### Work instruction:
Nothing but the lines from the top of the data to the line holding "Confidential Symbol Generator" should be printed, word for word and both ends included; leave the pictures out.

### Extracted data:

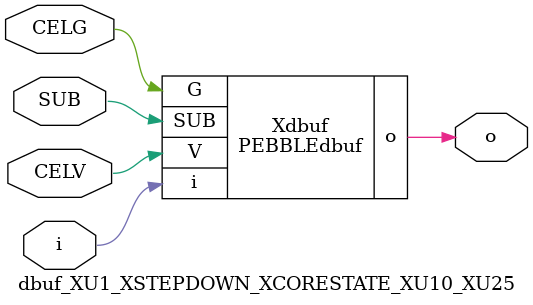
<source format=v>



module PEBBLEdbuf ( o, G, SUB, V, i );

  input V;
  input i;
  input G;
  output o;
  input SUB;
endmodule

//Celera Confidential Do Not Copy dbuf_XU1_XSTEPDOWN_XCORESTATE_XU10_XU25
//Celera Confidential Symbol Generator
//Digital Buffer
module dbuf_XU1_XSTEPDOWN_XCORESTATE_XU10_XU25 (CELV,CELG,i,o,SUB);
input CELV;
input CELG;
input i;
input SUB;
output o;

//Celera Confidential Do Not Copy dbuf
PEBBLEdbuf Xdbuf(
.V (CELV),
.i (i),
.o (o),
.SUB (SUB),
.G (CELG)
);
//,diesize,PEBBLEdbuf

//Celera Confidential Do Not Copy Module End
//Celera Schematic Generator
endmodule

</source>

### Output for this exercise:
<source format=v>



module PEBBLEdbuf ( o, G, SUB, V, i );

  input V;
  input i;
  input G;
  output o;
  input SUB;
endmodule

//Celera Confidential Do Not Copy dbuf_XU1_XSTEPDOWN_XCORESTATE_XU10_XU25
//Celera Confidential Symbol Generator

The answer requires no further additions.